Mark Pestronk
Q: I am seriously thinking of selling my travel agency to a much larger one. I think that the best deal for me would be a long-term one, under which the buyer would pay me X% of revenue for a large number of years, which would ensure that I have plenty of money in retirement. Do you agree?
A: I do not recommend long-term buyouts geared to future events ("earnouts"). The odds are very high that the payouts to you will go down because of loss of sales, revenue or profits in the coming years, depending on the earnout formula.
I concur with my industry colleague Bob Sweeney of Innovative Travel Acquisitions, who recommends that the measurement period for earnouts be limited to the one-year period after closing, although the payout can last two or more years. Here is an example of how this formula works effectively:
- The earnout is 50% of the location's revenue (i.e., commissions, fees, overrides and markups) during the 12 months after closing.
- The payout is 25% of the revenue each month or quarter during the 12 months after closing.
- At the end the 12 months, the parties can calculate the exact balance remaining, which is then paid in fixed monthly or quarterly installments during the second year after closing.

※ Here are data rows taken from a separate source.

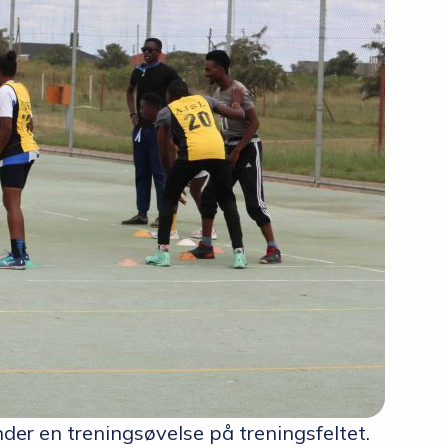
r en treningsøvelse på treningsfeltet.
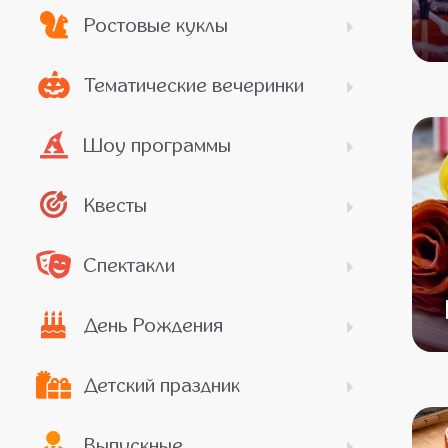
Ростовые куклы
Тематические вечеринки
Шоу программы
Квесты
Спектакли
День Рождения
Детский праздник
Выпускные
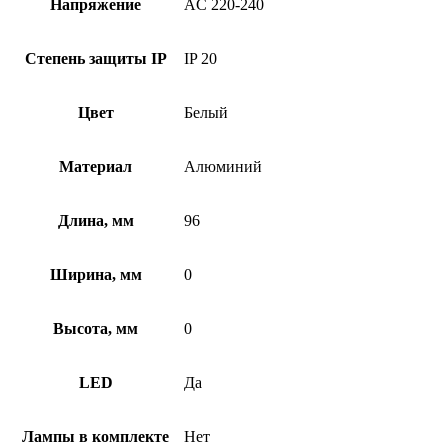
Напряжение
AC 220-240
Степень защиты IP
IP 20
Цвет
Белый
Материал
Алюминий
Длина, мм
96
Ширина, мм
0
Высота, мм
0
LED
Да
Лампы в комплекте
Нет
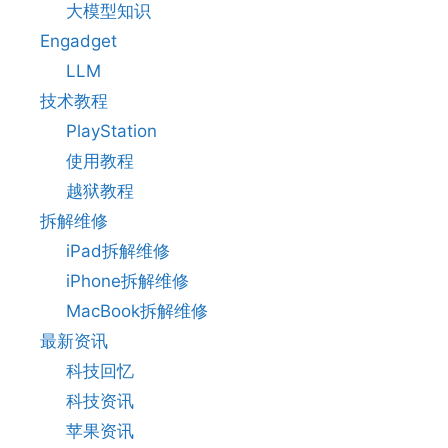
大模型知识
Engadget
LLM
技术教程
PlayStation
使用教程
越狱教程
拆解维修
iPad拆解维修
iPhone拆解维修
MacBook拆解维修
最新资讯
科技回忆
科技资讯
苹果资讯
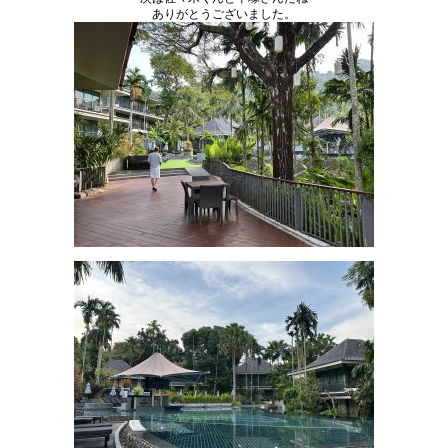
ありがとうございました。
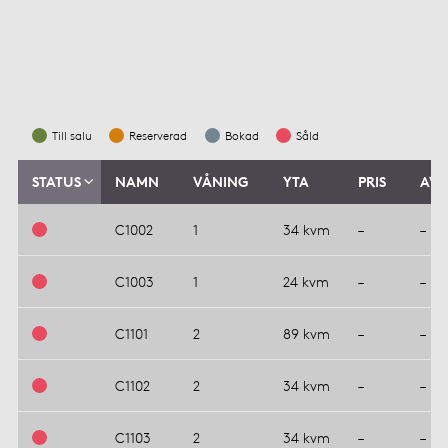
Till salu
Reserverad
Bokad
Såld
STATUS
NAMN
VÅNING
YTA
PRIS
AVG
C1002
1
34 kvm
–
–
C1003
1
24 kvm
–
–
C1101
2
89 kvm
–
–
C1102
2
34 kvm
–
–
C1103
2
34 kvm
–
–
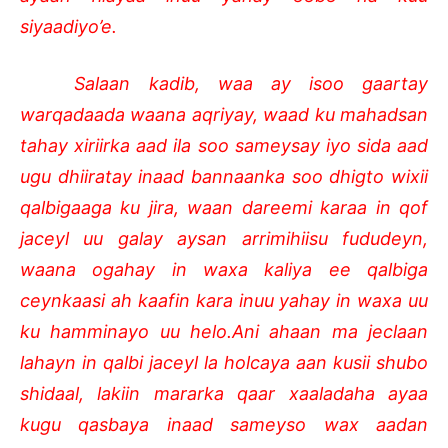
siyaadiyo’e.
Salaan kadib, waa ay isoo gaartay
warqadaada waana aqriyay, waad ku mahadsan
tahay xiriirka aad ila soo sameysay iyo sida aad
ugu dhiiratay inaad bannaanka soo dhigto wixii
qalbigaaga ku jira, waan dareemi karaa in qof
jaceyl uu galay aysan arrimihiisu fududeyn,
waana ogahay in waxa kaliya ee qalbiga
ceynkaasi ah kaafin kara inuu yahay in waxa uu
ku hamminayo uu helo.
Ani ahaan ma jeclaan
lahayn in qalbi jaceyl la holcaya aan kusii shubo
shidaal, lakiin mararka qaar xaaladaha ayaa
kugu qasbaya inaad sameyso wax aadan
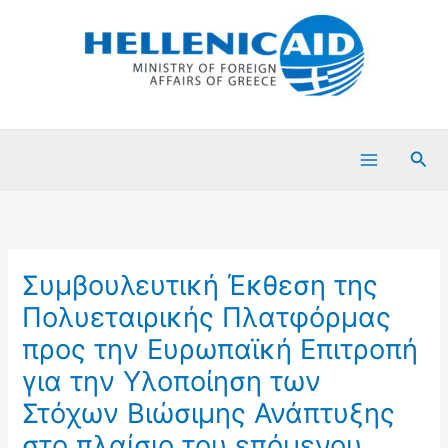
Μετάβαση
στο
περιεχόμενο
Ανα
Συμβουλευτική Έκθεση της
Πολυεταιρικής Πλατφόρμας
προς την Ευρωπαϊκή Επιτροπή
για την Υλοποίηση των
Στόχων Βιώσιμης Ανάπτυξης
στο πλαίσιο του επόμενου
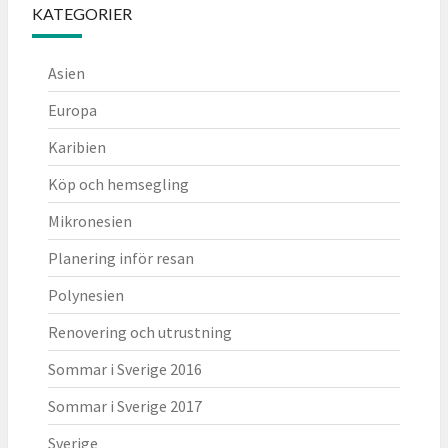
KATEGORIER
Asien
Europa
Karibien
Köp och hemsegling
Mikronesien
Planering inför resan
Polynesien
Renovering och utrustning
Sommar i Sverige 2016
Sommar i Sverige 2017
Sverige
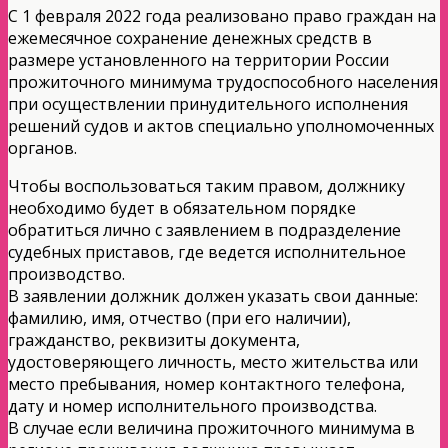
С 1 февраля 2022 года реализовано право граждан на
ежемесячное сохранение денежных средств в
размере установленного на территории России
прожиточного минимума трудоспособного населения
при осуществлении принудительного исполнения
решений судов и актов специально уполномоченных
органов.
Чтобы воспользоваться таким правом, должнику
необходимо будет в обязательном порядке
обратиться лично с заявлением в подразделение
судебных приставов, где ведется исполнительное
производство.
В заявлении должник должен указать свои данные:
фамилию, имя, отчество (при его наличии),
гражданство, реквизиты документа,
удостоверяющего личность, место жительства или
место пребывания, номер контактного телефона,
дату и номер исполнительного производства.
В случае если величина прожиточного минимума в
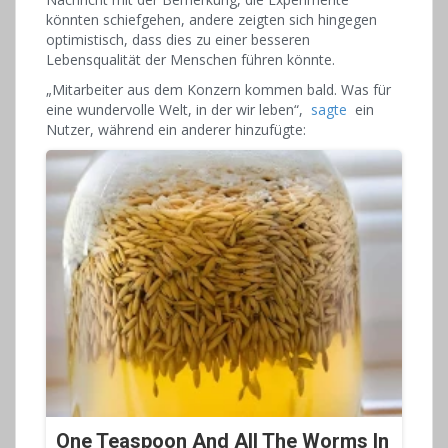
könnten schiefgehen, andere zeigten sich hingegen
optimistisch, dass dies zu einer besseren
Lebensqualität der Menschen führen könnte.
„Mitarbeiter aus dem Konzern kommen bald. Was für
eine wundervolle Welt, in der wir leben“,
sagte
ein
Nutzer, während ein anderer hinzufügte:
One Teaspoon And All The Worms In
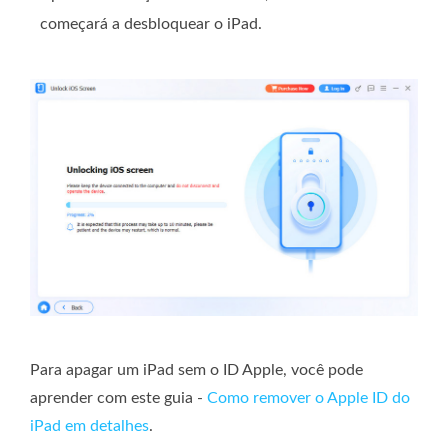
começará a desbloquear o iPad.
Para apagar um iPad sem o ID Apple, você pode
aprender com este guia -
Como remover o Apple ID do
iPad em detalhes
.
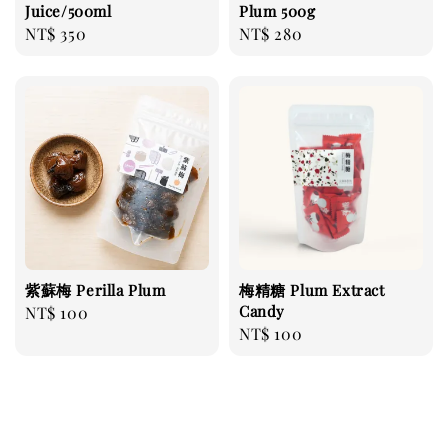
Juice/500ml
Plum 500g
Regular
NT$ 350
Regular
NT$ 280
price
price
紫蘇梅 Perilla Plum
梅精糖 Plum Extract
Candy
Regular
NT$ 100
Regular
NT$ 100
price
price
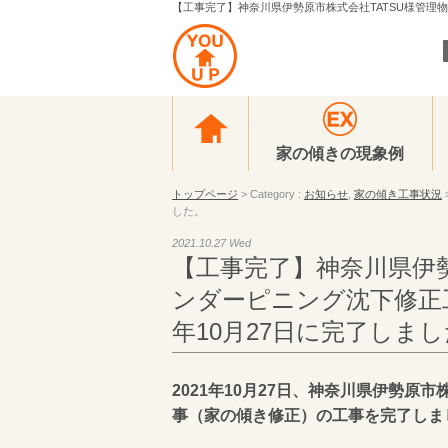
【工事完了】神奈川県伊勢原市株式会社TATSU様管理物件
家の傾きの現象例
トップページ
> Category :
お知らせ
,
家の傾き工事状況
した。
2021.10.27 Wed
【工事完了】神奈川県伊勢
ンダーピニング沈下修正工
年10月27日に完了しま
2021年10月27日、神奈川県伊勢原
事（家の傾き修正）の工事を完了しま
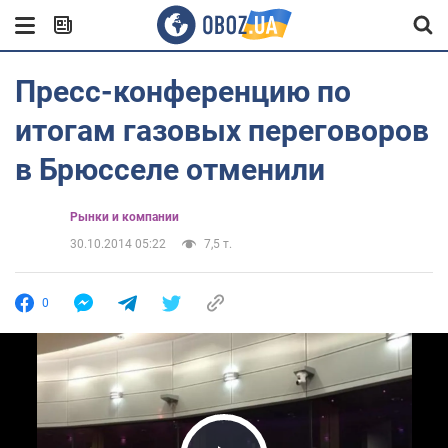
Пресс-конференцию по
итогам газовых переговоров
в Брюсселе отменили
Рынки и компании
30.10.2014 05:22
7,5 т.
0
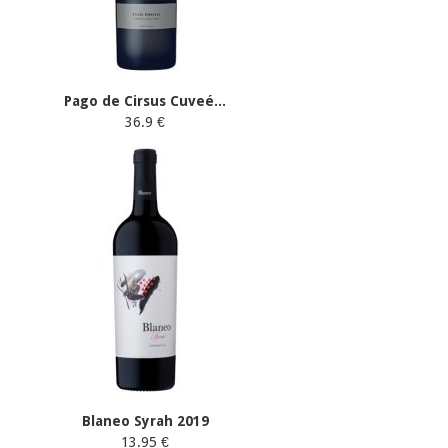
Pago de Cirsus Cuveé...
36.9 €
Blaneo Syrah 2019
13.95 €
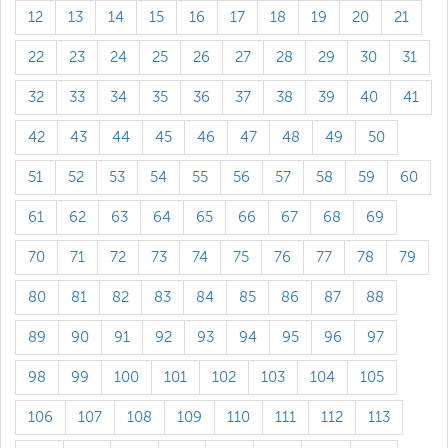
12
13
14
15
16
17
18
19
20
21
22
23
24
25
26
27
28
29
30
31
32
33
34
35
36
37
38
39
40
41
42
43
44
45
46
47
48
49
50
51
52
53
54
55
56
57
58
59
60
61
62
63
64
65
66
67
68
69
70
71
72
73
74
75
76
77
78
79
80
81
82
83
84
85
86
87
88
89
90
91
92
93
94
95
96
97
98
99
100
101
102
103
104
105
106
107
108
109
110
111
112
113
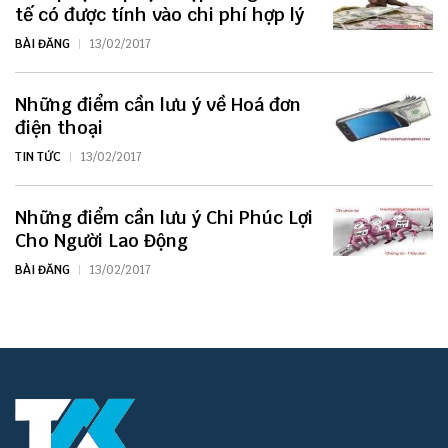
tế có được tính vào chi phí hợp lý
BÀI ĐĂNG
13/02/2017
Những điểm cần lưu ý về Hoá đơn
điện thoại
TIN TỨC
13/02/2017
Những điểm cần lưu ý Chi Phúc Lợi
Cho Người Lao Động
BÀI ĐĂNG
13/02/2017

As long as the earnout measurement period is limited to one year, you can reduce the percentage paid in the first year, and you can extend the fixed installments over more than one year. The key is to limit the earnout measurement period to the year after closing in order to minimize risk for the seller.
My example assumes that your agency has a physical location and that it will remain open during the earnout term. However, the formula can be applied to a client list; an employee and IC list where staff work from home; or even a combination.
Once you get beyond a one-year measurement period, the risk of client attrition rises yearly. If your earnout is based on the profits of your book of business or your location, the risks of increased expenses and other adverse developments make multiyear earnouts extremely risky.
In the Legal Briefs column that ran in the Jan. 20 issue, I listed several legal measures to add to a contract to make it less likely that a seller would lose out during an earnout measurement period due to loss of sales, revenue or profits.
Nevertheless, despite a seller's best efforts to negotiate a favorable contract by limiting the buyer's discretion, risks remain in every earnout, and the longer the earnout-measurement period, the riskier the earnout becomes for the seller.
In practice, it is the buyer who sets the payment terms in most acquisitions, so even if the seller proposes a Sweeney-type formula with a one-year measurement period, the buyer may insist on a longer measurement period. In that case, try to get a larger down payment and minimum guaranteed payment floor in the agreement.